◆ What is expected
Exclude all pictures, then restate the entries below word for word.

◆ Exercise data

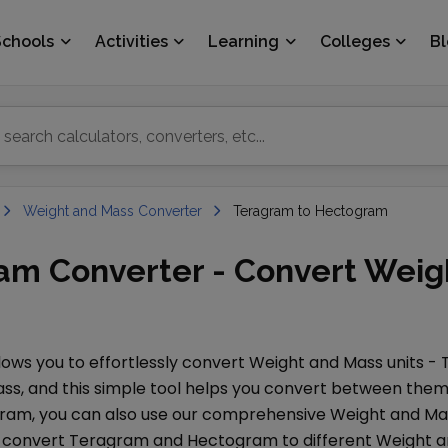
Schools
Activities
Learning
Colleges
B
Weight and Mass Converter
Teragram to Hectogram
am Converter - Convert Weig
ows you to effortlessly convert
Weight and Mass
units -
ass
, and this simple tool helps you convert between them 
gram
, you can also use our comprehensive
Weight and Ma
o convert
Teragram
and
Hectogram
to different
Weight a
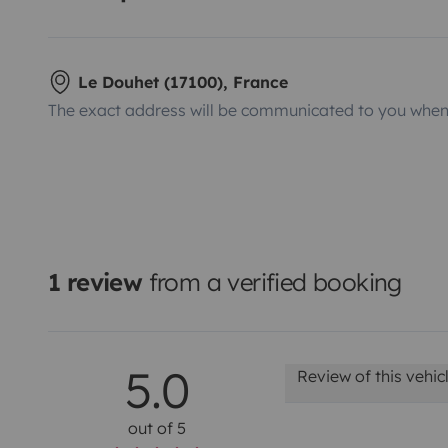
Le Douhet (17100), France
The exact address will be communicated to you when 
1 review
from a verified booking
5.0
Review of this vehic
out of 5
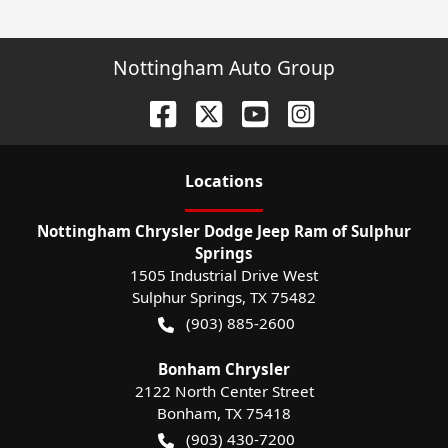
Nottingham Auto Group
Location
s
Nottingham Chrysler Dodge Jeep Ram of Sulphur
Springs
1505 Industrial Drive West
Sulphur Springs
,
TX
75482
(903) 885-2600
Bonham Chrysler
2122 North Center Street
Bonham
,
TX
75418
(903) 430-7200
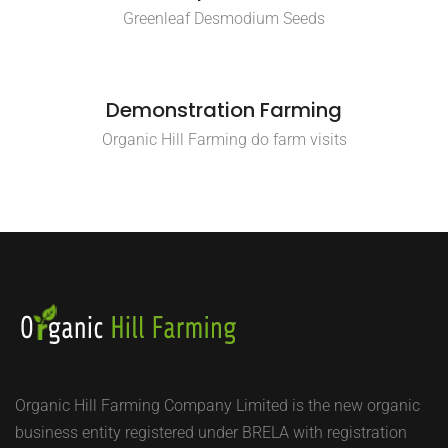
Greenleaf Desmodium Seeds
Demonstration Farming
Organic Hill Farming do farm visits
Organic Hill Farming Company Limited is the new organic
business entity registered under BRELA with registration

◆ Written answer
Schools
Activities
Learning
Colleges
B
Weight and Mass Converter
Teragram to Hectogram
am Converter - Convert Weig
ows you to effortlessly convert
Weight and Mass
units -
ass
, and this simple tool helps you convert between them 
gram
, you can also use our comprehensive
Weight and Ma
o convert
Teragram
and
Hectogram
to different
Weight a
Le Douhet (17100), France
The exact address will be communicated to you when 
1 review
from a verified booking
5.0
Review of this vehic
out of 5
Nottingham Auto Group
Location
s
Nottingham Chrysler Dodge Jeep Ram of Sulphur
Springs
1505 Industrial Drive West
Sulphur Springs
,
TX
75482
(903) 885-2600
Bonham Chrysler
2122 North Center Street
Bonham
,
TX
75418
(903) 430-7200
Greenleaf Desmodium Seeds
Demonstration Farming
Organic Hill Farming do farm visits
Organic Hill Farming Company Limited is the new organic
business entity registered under BRELA with registration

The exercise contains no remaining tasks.